Lorinda Brandon, API evangelist at SmartBear, agreed that Swagger appears to be the current hot topic in API management. However, she said that there’s still a lot of room for innovation and competition in the spaces that Swagger has been growing.
”Swagger is a very interesting player in the whole service description space,” she said. “Swagger 2.0 has a lot of momentum. They have developed this working group, they’re building the next-generation service descriptors based on the input of a lot of players in the industry. They’ve enlisted the help of a lot of high-profile vendors. The result is that there are some interesting things you can do with Swagger you can’t do with the other service descriptions.
“You can see, as the market evolves, all these service description languages starting to blend together.

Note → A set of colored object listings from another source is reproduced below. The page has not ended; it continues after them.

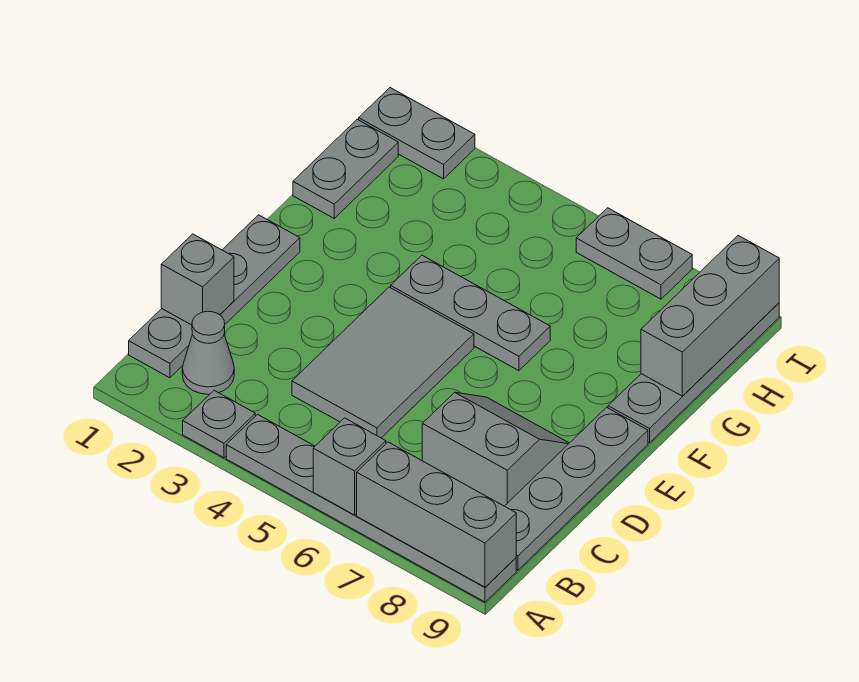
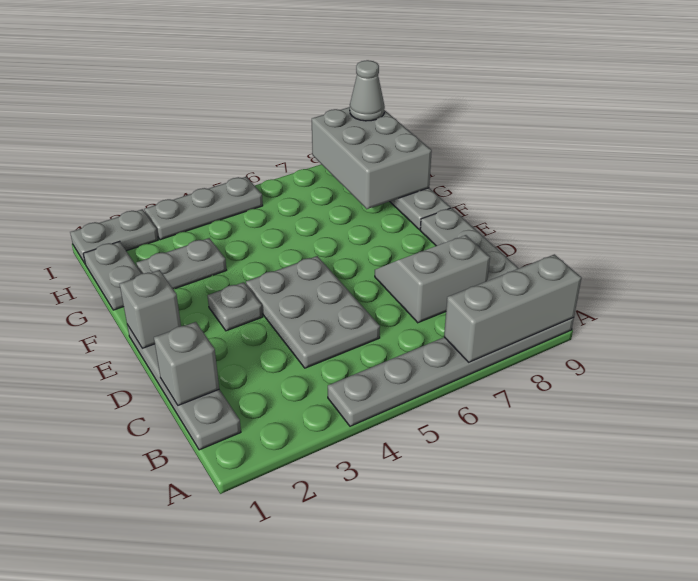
grey plate A3 level 1 -> grey plate E3 level 1
grey brick A6 level 2 -> grey brick E1 level 2
grey cone B2 level 1 -> grey cone I9 level 3
grey tile C4:E5 level 1 -> grey plate C4:E5 level 1
grey plate F4:F6 level 1 -> grey plate I3:I5 level 1
grey brick G9:I9 level 2 -> grey brick G8:I9 level 2
grey plate I6:I7 level 1 -> grey plate G2:G3 level 1

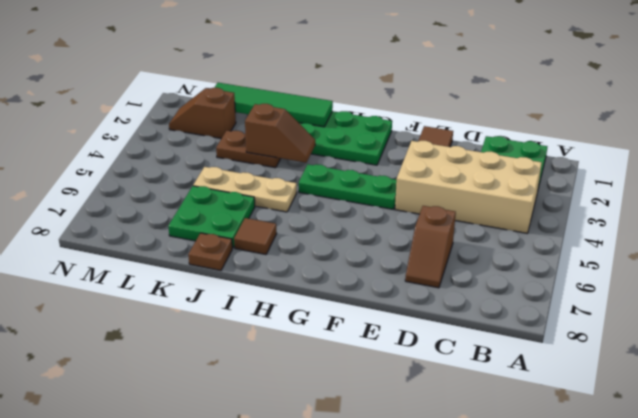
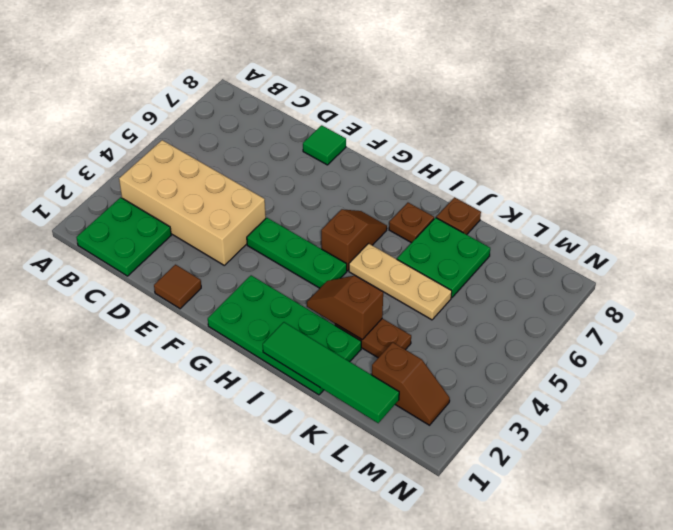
brown slope D6:D7 level 1 top 6 -> brown slope H5:H6 level 1 top 5
none -> green tile E8 level 1
brown tile I7 level 1 -> brown plate I7 level 1

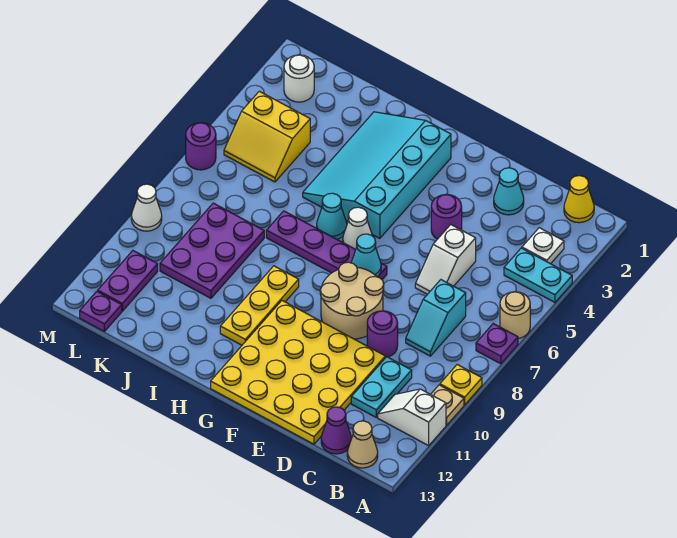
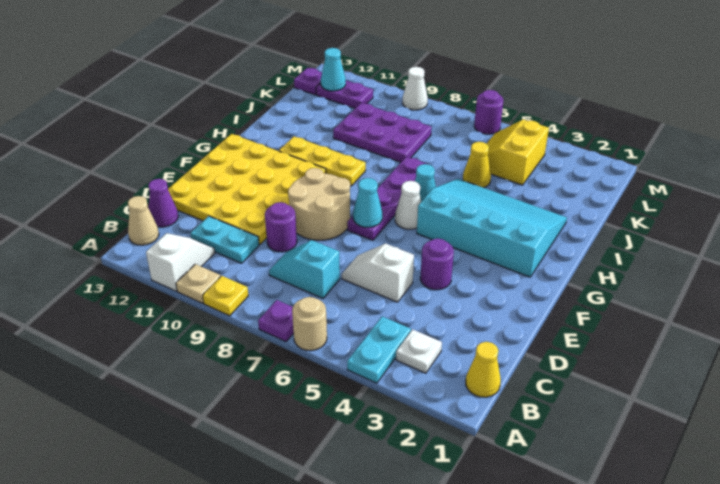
cyan cone D2 level 1 -> cyan cone L12 level 2
none -> yellow cone J5 level 1
white round brick L2 level 1 -> none

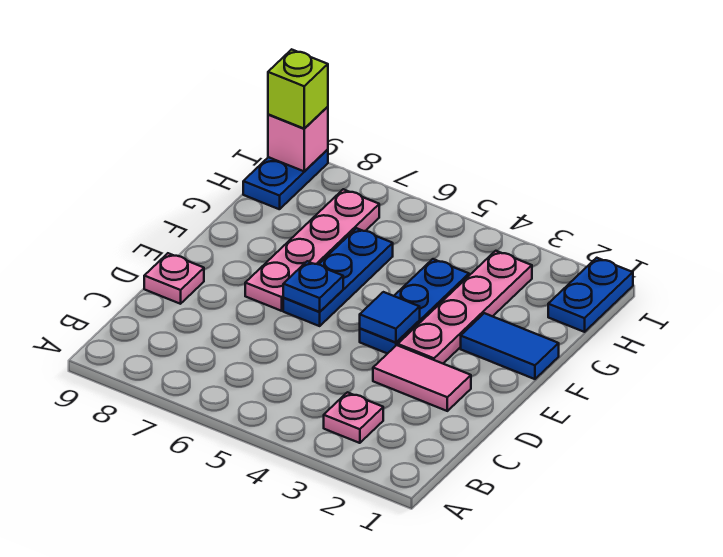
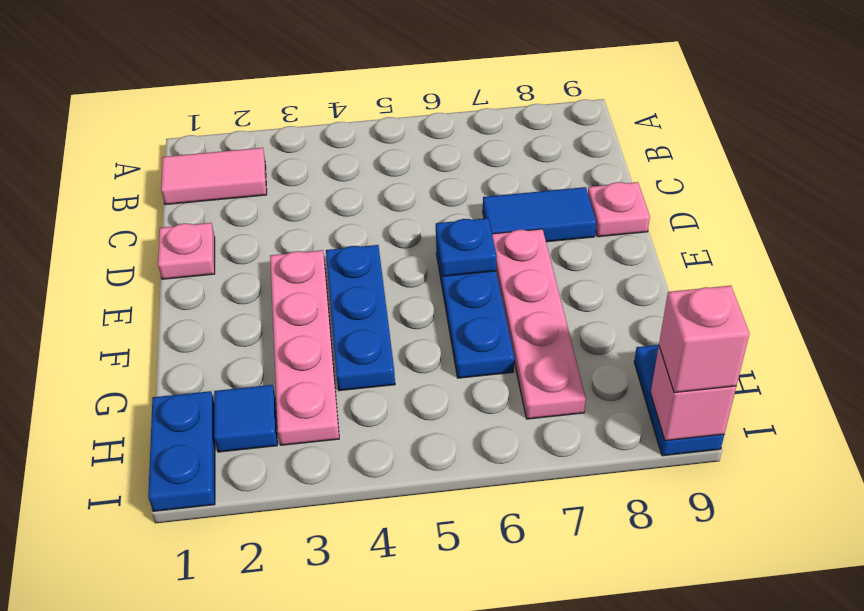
pink plate B3 level 1 -> pink plate D1 level 1
pink tile D2:D3 level 1 -> pink tile B1:B2 level 1
blue tile E4 level 2 -> blue tile H2 level 1
blue tile F1:F2 level 1 -> blue tile D7:D8 level 1
lime brick I9 level 3 -> pink brick I9 level 3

How do you collaborate across functions when designing and developing and iterating on an API? They’re all trying to solve the API as a product problem. There’s a lot of room to grow in there. What we’re starting to see is that all these players came from a different perspective, but they’re all starting to merge a bit. People will start standardizing on one or the other and service descriptors, and a lot of the functionalities will start merging together.”
Tam said that the future of APIs requires tools like Swagger, particularly as the number of RESTful, publicly accessible APIs continues to grow.
“I believe we see now APIs are everywhere, and everything needs an API,” he said. “Your car is going to have an API. The biggest challenges for consumers of APIs, ultimately, is that it’s just hard to connect to all these different styles and structures of services. There has been no standard. The reason why is that standards in the past have tried to solve everyone’s problems. Customer are revenue driven. I think we’re going to see more people moving to description formats because it’s going to be impossible to keep up with writing documentation for their APIs.”